In a memorandum decision, the Tax Court ruled in favor of the IRS that a company in the British territory of Anguilla was not an insurance company eligible to elect domestic status (and subsequent section 501(c)(15) tax-exempt status). Instead, the company was a foreign corporation with a federal income tax liability from its Section 881(a) fixed, determinable, annual or periodic (FDAP) income.
In Reserve Mechanical Corp. v. Commissioner
, T.C. Memo 2018-86 (2018), two individuals owned all of a subchapter S corporation that was in the mining business. The same two individuals formed a partnership that held all the interests of an Anguilla corporation that was putatively set up to insure certain risks of the S corporation.

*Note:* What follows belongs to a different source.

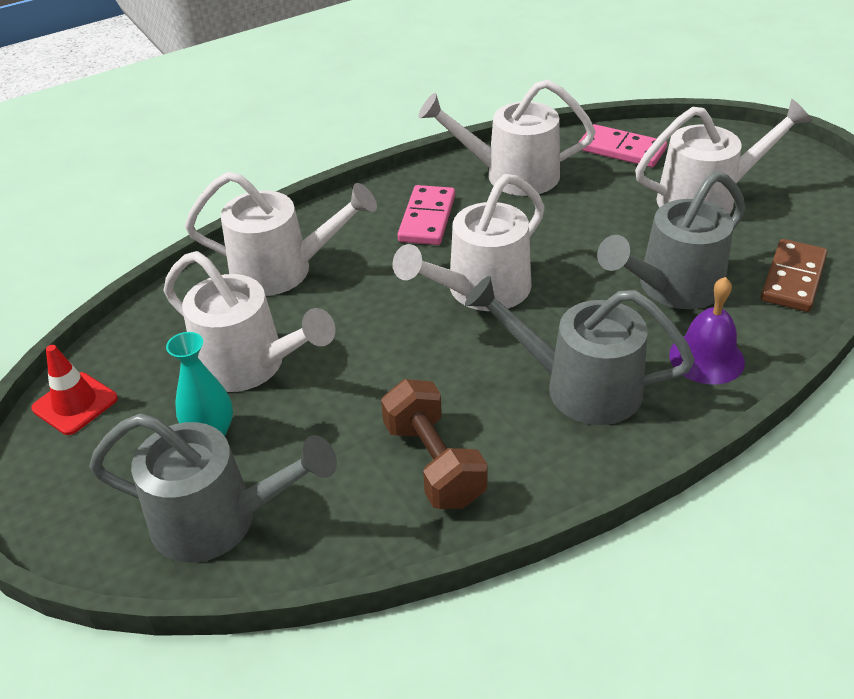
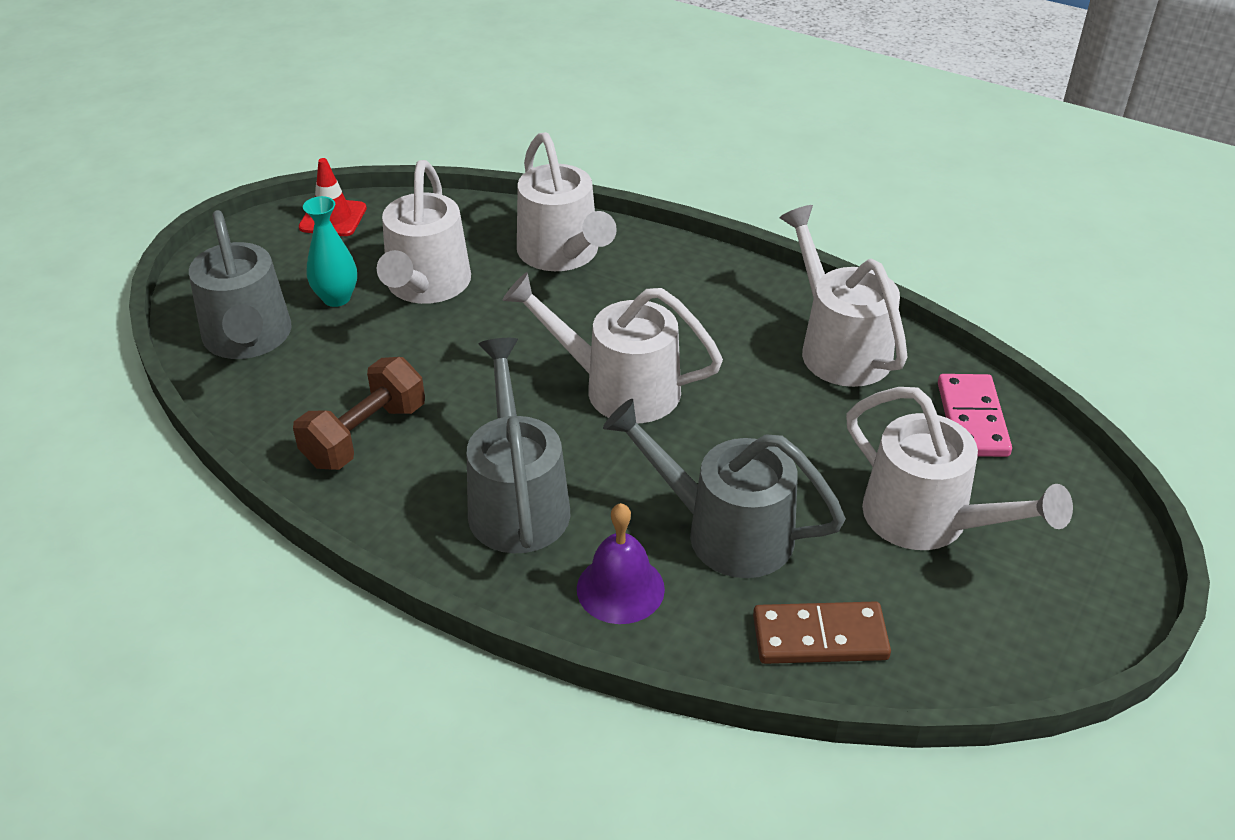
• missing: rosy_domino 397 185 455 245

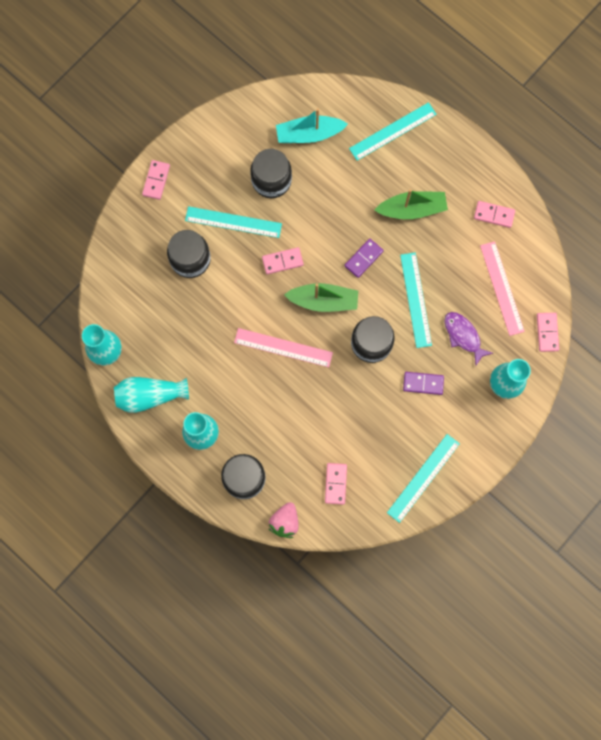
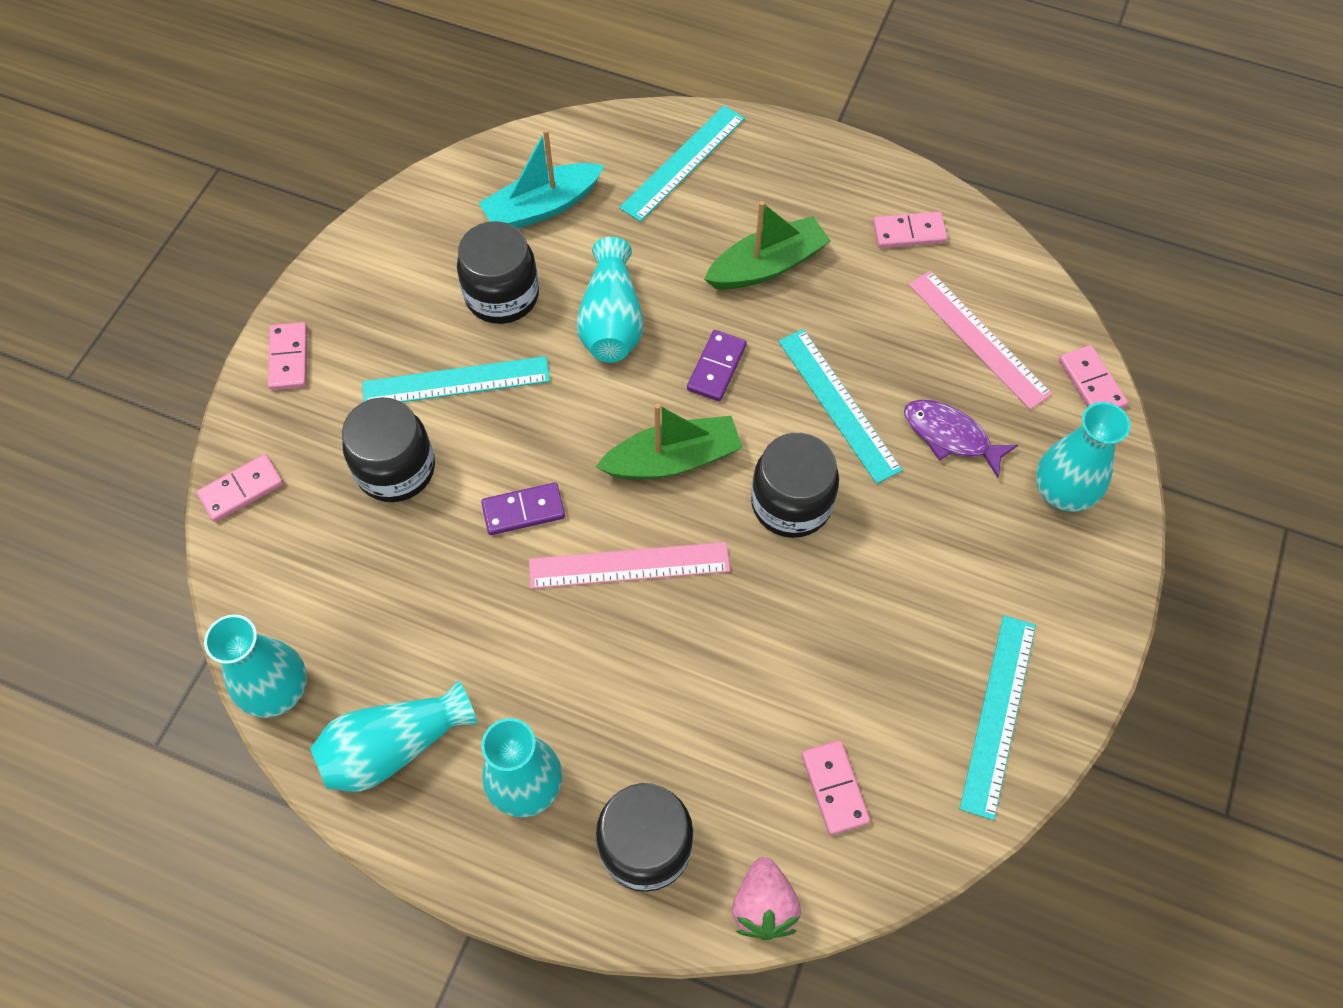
• appeared: turquoise_vase 577 237 643 362
• relocated: rosy_domino 262 247 304 274 to 197 454 284 522
• relocated: royal_purple_domino 403 372 444 395 to 481 482 565 535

The arrangement was set up with the help of a promoter and had a number of deficiencies: (1) the two individuals performed no due diligence on the policies issued and were otherwise oblivious to the dealings of their captive insurance company (all aspects were managed by an entity associated with the promoter); (2) there was only a single claim made on any of the policies during the periods at issue; and (3) the captive set up an arrangement with a reinsurer related to the promoter that itself did not have adequate reserves, among other things.
A captive insurance arrangement must satisfy four common law factors. First, the risks must be insurance risks; second, there must be risk shifting; third, there must be risk distribution (the so-called law of large numbers); and fourth, the arrangement must be insurance in the commonly accepted sense. The Tax Court held that there was neither insurance in the commonly accepted sense nor was there risk distribution.